■ Task requirements:
Each entry should be copied as it stands, leaving the pictures behind.

(Extracted records)
* * * * * * *

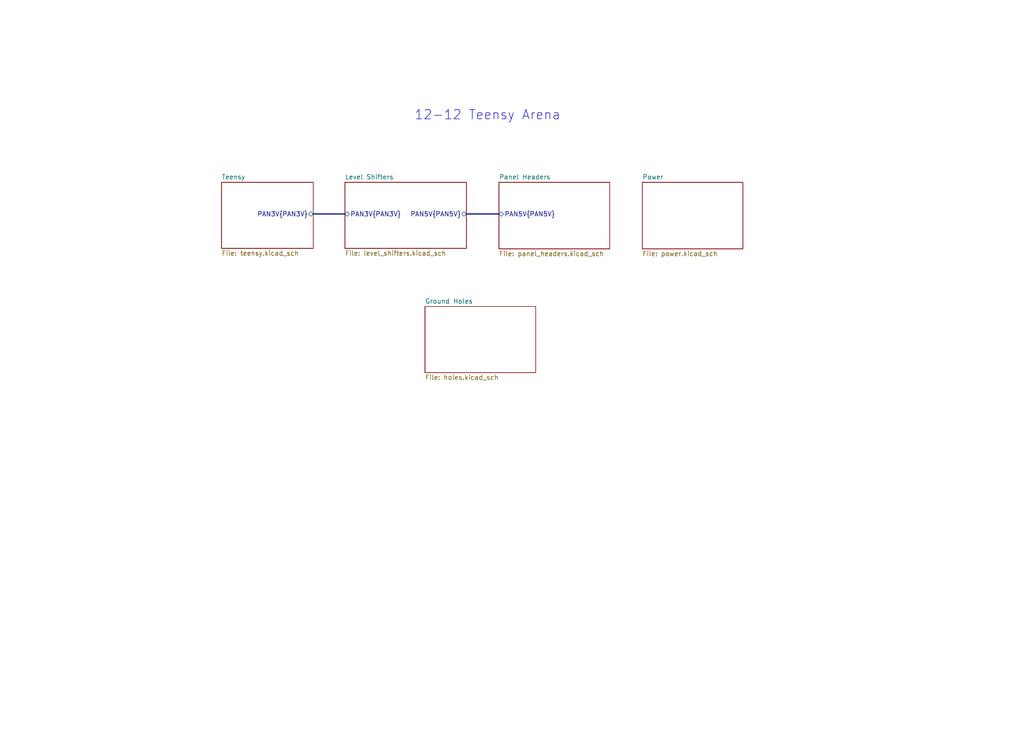
<source format=kicad_sch>
(kicad_sch
	(version 20231120)
	(generator "eeschema")
	(generator_version "8.0")
	(uuid "a2511654-3a17-43f1-8b9e-c45e375533dc")
	(paper "User" 279.4 203.2)
	(title_block
		(date "11 jun 2015")
	)
	(lib_symbols)
	(bus
		(pts
			(xy 127.254 58.42) (xy 136.144 58.42)
		)
		(stroke
			(width 0)
			(type default)
		)
		(uuid "11599b83-9845-413e-9811-ae4cea08730c")
	)
	(bus
		(pts
			(xy 85.471 58.42) (xy 94.107 58.42)
		)
		(stroke
			(width 0)
			(type default)
		)
		(uuid "a477b9ef-abf4-450a-83f5-c73ed272da54")
	)
	(text "12-12 Teensy Arena"
		(exclude_from_sim no)
		(at 113.03 33.02 0)
		(effects
			(font
				(size 2.54 2.54)
			)
			(justify left bottom)
		)
		(uuid "5a21ad0e-00ff-4028-aa06-98e7a7edcffd")
	)
	(sheet
		(at 94.107 49.784)
		(size 33.147 18.034)
		(fields_autoplaced yes)
		(stroke
			(width 0.1524)
			(type solid)
		)
		(fill
			(color 0 0 0 0.0000)
		)
		(uuid "089bb880-f417-4f64-98ac-7a8591f9a34e")
		(property "Sheetname" "Level Shifters"
			(at 94.107 49.0724 0)
			(effects
				(font
					(size 1.27 1.27)
				)
				(justify left bottom)
			)
		)
		(property "Sheetfile" "level_shifters.kicad_sch"
			(at 94.107 68.4026 0)
			(effects
				(font
					(size 1.27 1.27)
				)
				(justify left top)
			)
		)
		(pin "PAN5V{PAN5V}" bidirectional
			(at 127.254 58.42 0)
			(effects
				(font
					(size 1.27 1.27)
				)
				(justify right)
			)
			(uuid "480d7a5f-a5ec-4daa-b239-a93636939131")
		)
		(pin "PAN3V{PAN3V}" bidirectional
			(at 94.107 58.42 180)
			(effects
				(font
					(size 1.27 1.27)
				)
				(justify left)
			)
			(uuid "5d4f953c-19b0-4f53-bd0d-b3422a7632b8")
		)
		(instances
			(project "teensy_arena_12-12"
				(path "/a2511654-3a17-43f1-8b9e-c45e375533dc"
					(page "3")
				)
			)
		)
	)
	(sheet
		(at 175.26 49.784)
		(size 27.432 18.161)
		(fields_autoplaced yes)
		(stroke
			(width 0.1524)
			(type solid)
		)
		(fill
			(color 0 0 0 0.0000)
		)
		(uuid "17861c68-32c3-4000-8a50-4f303c28fa47")
		(property "Sheetname" "Power"
			(at 175.26 49.0724 0)
			(effects
				(font
					(size 1.27 1.27)
				)
				(justify left bottom)
			)
		)
		(property "Sheetfile" "power.kicad_sch"
			(at 175.26 68.5296 0)
			(effects
				(font
					(size 1.27 1.27)
				)
				(justify left top)
			)
		)
		(instances
			(project "teensy_arena_12-12"
				(path "/a2511654-3a17-43f1-8b9e-c45e375533dc"
					(page "6")
				)
			)
		)
	)
	(sheet
		(at 115.951 83.693)
		(size 30.226 18.034)
		(fields_autoplaced yes)
		(stroke
			(width 0.1524)
			(type solid)
		)
		(fill
			(color 0 0 0 0.0000)
		)
		(uuid "24a22302-295f-4a79-8162-dc1243f756aa")
		(property "Sheetname" "Ground Holes"
			(at 115.951 82.9814 0)
			(effects
				(font
					(size 1.27 1.27)
				)
				(justify left bottom)
			)
		)
		(property "Sheetfile" "holes.kicad_sch"
			(at 115.951 102.3116 0)
			(effects
				(font
					(size 1.27 1.27)
				)
				(justify left top)
			)
		)
		(instances
			(project "teensy_arena_12-12"
				(path "/a2511654-3a17-43f1-8b9e-c45e375533dc"
					(page "6")
				)
			)
		)
	)
	(sheet
		(at 60.452 49.784)
		(size 25.019 18.034)
		(fields_autoplaced yes)
		(stroke
			(width 0.1524)
			(type solid)
		)
		(fill
			(color 0 0 0 0.0000)
		)
		(uuid "5b6d0be6-08d3-404a-9e9b-565c640343d3")
		(property "Sheetname" "Teensy"
			(at 60.452 49.0724 0)
			(effects
				(font
					(size 1.27 1.27)
				)
				(justify left bottom)
			)
		)
		(property "Sheetfile" "teensy.kicad_sch"
			(at 60.452 68.4026 0)
			(effects
				(font
					(size 1.27 1.27)
				)
				(justify left top)
			)
		)
		(pin "PAN3V{PAN3V}" bidirectional
			(at 85.471 58.42 0)
			(effects
				(font
					(size 1.27 1.27)
				)
				(justify right)
			)
			(uuid "8d9a1fff-6639-4fa2-a0c8-4120bae8a6b8")
		)
		(instances
			(project "teensy_arena_12-12"
				(path "/a2511654-3a17-43f1-8b9e-c45e375533dc"
					(page "5")
				)
			)
		)
	)
	(sheet
		(at 136.144 49.784)
		(size 30.226 18.161)
		(fields_autoplaced yes)
		(stroke
			(width 0.1524)
			(type solid)
		)
		(fill
			(color 0 0 0 0.0000)
		)
		(uuid "ad9c294f-d898-4a63-8d96-c5c7fb69f139")
		(property "Sheetname" "Panel Headers"
			(at 136.144 49.0724 0)
			(effects
				(font
					(size 1.27 1.27)
				)
				(justify left bottom)
			)
		)
		(property "Sheetfile" "panel_headers.kicad_sch"
			(at 136.144 68.5296 0)
			(effects
				(font
					(size 1.27 1.27)
				)
				(justify left top)
			)
		)
		(pin "PAN5V{PAN5V}" bidirectional
			(at 136.144 58.42 180)
			(effects
				(font
					(size 1.27 1.27)
				)
				(justify left)
			)
			(uuid "49aa195d-e245-46fa-8354-affe8b81a14d")
		)
		(instances
			(project "teensy_arena_12-12"
				(path "/a2511654-3a17-43f1-8b9e-c45e375533dc"
					(page "2")
				)
			)
		)
	)
	(sheet_instances
		(path "/"
			(page "1")
		)
	)
)

</source>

* * * * * * *

■ Solution for this problem:
<source format=kicad_sch>
(kicad_sch
	(version 20231120)
	(generator "eeschema")
	(generator_version "8.0")
	(uuid "a2511654-3a17-43f1-8b9e-c45e375533dc")
	(paper "User" 279.4 203.2)
	(title_block
		(date "11 jun 2015")
	)
	(lib_symbols)
	(bus
		(pts
			(xy 127.254 58.42) (xy 136.144 58.42)
		)
		(stroke
			(width 0)
			(type default)
		)
		(uuid "11599b83-9845-413e-9811-ae4cea08730c")
	)
	(bus
		(pts
			(xy 85.471 58.42) (xy 94.107 58.42)
		)
		(stroke
			(width 0)
			(type default)
		)
		(uuid "a477b9ef-abf4-450a-83f5-c73ed272da54")
	)
	(text "12-12 Teensy Arena"
		(exclude_from_sim no)
		(at 113.03 33.02 0)
		(effects
			(font
				(size 2.54 2.54)
			)
			(justify left bottom)
		)
		(uuid "5a21ad0e-00ff-4028-aa06-98e7a7edcffd")
	)
	(sheet
		(at 94.107 49.784)
		(size 33.147 18.034)
		(fields_autoplaced yes)
		(stroke
			(width 0.1524)
			(type solid)
		)
		(fill
			(color 0 0 0 0.0000)
		)
		(uuid "089bb880-f417-4f64-98ac-7a8591f9a34e")
		(property "Sheetname" "Level Shifters"
			(at 94.107 49.0724 0)
			(effects
				(font
					(size 1.27 1.27)
				)
				(justify left bottom)
			)
		)
		(property "Sheetfile" "level_shifters.kicad_sch"
			(at 94.107 68.4026 0)
			(effects
				(font
					(size 1.27 1.27)
				)
				(justify left top)
			)
		)
		(pin "PAN5V{PAN5V}" bidirectional
			(at 127.254 58.42 0)
			(effects
				(font
					(size 1.27 1.27)
				)
				(justify right)
			)
			(uuid "480d7a5f-a5ec-4daa-b239-a93636939131")
		)
		(pin "PAN3V{PAN3V}" bidirectional
			(at 94.107 58.42 180)
			(effects
				(font
					(size 1.27 1.27)
				)
				(justify left)
			)
			(uuid "5d4f953c-19b0-4f53-bd0d-b3422a7632b8")
		)
		(instances
			(project "teensy_arena_12-12"
				(path "/a2511654-3a17-43f1-8b9e-c45e375533dc"
					(page "3")
				)
			)
		)
	)
	(sheet
		(at 175.26 49.784)
		(size 27.432 18.161)
		(fields_autoplaced yes)
		(stroke
			(width 0.1524)
			(type solid)
		)
		(fill
			(color 0 0 0 0.0000)
		)
		(uuid "17861c68-32c3-4000-8a50-4f303c28fa47")
		(property "Sheetname" "Power"
			(at 175.26 49.0724 0)
			(effects
				(font
					(size 1.27 1.27)
				)
				(justify left bottom)
			)
		)
		(property "Sheetfile" "power.kicad_sch"
			(at 175.26 68.5296 0)
			(effects
				(font
					(size 1.27 1.27)
				)
				(justify left top)
			)
		)
		(instances
			(project "teensy_arena_12-12"
				(path "/a2511654-3a17-43f1-8b9e-c45e375533dc"
					(page "6")
				)
			)
		)
	)
	(sheet
		(at 115.951 83.693)
		(size 30.226 18.034)
		(fields_autoplaced yes)
		(stroke
			(width 0.1524)
			(type solid)
		)
		(fill
			(color 0 0 0 0.0000)
		)
		(uuid "24a22302-295f-4a79-8162-dc1243f756aa")
		(property "Sheetname" "Ground Holes"
			(at 115.951 82.9814 0)
			(effects
				(font
					(size 1.27 1.27)
				)
				(justify left bottom)
			)
		)
		(property "Sheetfile" "holes.kicad_sch"
			(at 115.951 102.3116 0)
			(effects
				(font
					(size 1.27 1.27)
				)
				(justify left top)
			)
		)
		(instances
			(project "teensy_arena_12-12"
				(path "/a2511654-3a17-43f1-8b9e-c45e375533dc"
					(page "6")
				)
			)
		)
	)
	(sheet
		(at 60.452 49.784)
		(size 25.019 18.034)
		(fields_autoplaced yes)
		(stroke
			(width 0.1524)
			(type solid)
		)
		(fill
			(color 0 0 0 0.0000)
		)
		(uuid "5b6d0be6-08d3-404a-9e9b-565c640343d3")
		(property "Sheetname" "Teensy"
			(at 60.452 49.0724 0)
			(effects
				(font
					(size 1.27 1.27)
				)
				(justify left bottom)
			)
		)
		(property "Sheetfile" "teensy.kicad_sch"
			(at 60.452 68.4026 0)
			(effects
				(font
					(size 1.27 1.27)
				)
				(justify left top)
			)
		)
		(pin "PAN3V{PAN3V}" bidirectional
			(at 85.471 58.42 0)
			(effects
				(font
					(size 1.27 1.27)
				)
				(justify right)
			)
			(uuid "8d9a1fff-6639-4fa2-a0c8-4120bae8a6b8")
		)
		(instances
			(project "teensy_arena_12-12"
				(path "/a2511654-3a17-43f1-8b9e-c45e375533dc"
					(page "5")
				)
			)
		)
	)
	(sheet
		(at 136.144 49.784)
		(size 30.226 18.161)
		(fields_autoplaced yes)
		(stroke
			(width 0.1524)
			(type solid)
		)
		(fill
			(color 0 0 0 0.0000)
		)
		(uuid "ad9c294f-d898-4a63-8d96-c5c7fb69f139")
		(property "Sheetname" "Panel Headers"
			(at 136.144 49.0724 0)
			(effects
				(font
					(size 1.27 1.27)
				)
				(justify left bottom)
			)
		)
		(property "Sheetfile" "panel_headers.kicad_sch"
			(at 136.144 68.5296 0)
			(effects
				(font
					(size 1.27 1.27)
				)
				(justify left top)
			)
		)
		(pin "PAN5V{PAN5V}" bidirectional
			(at 136.144 58.42 180)
			(effects
				(font
					(size 1.27 1.27)
				)
				(justify left)
			)
			(uuid "49aa195d-e245-46fa-8354-affe8b81a14d")
		)
		(instances
			(project "teensy_arena_12-12"
				(path "/a2511654-3a17-43f1-8b9e-c45e375533dc"
					(page "2")
				)
			)
		)
	)
	(sheet_instances
		(path "/"
			(page "1")
		)
	)
)

</source>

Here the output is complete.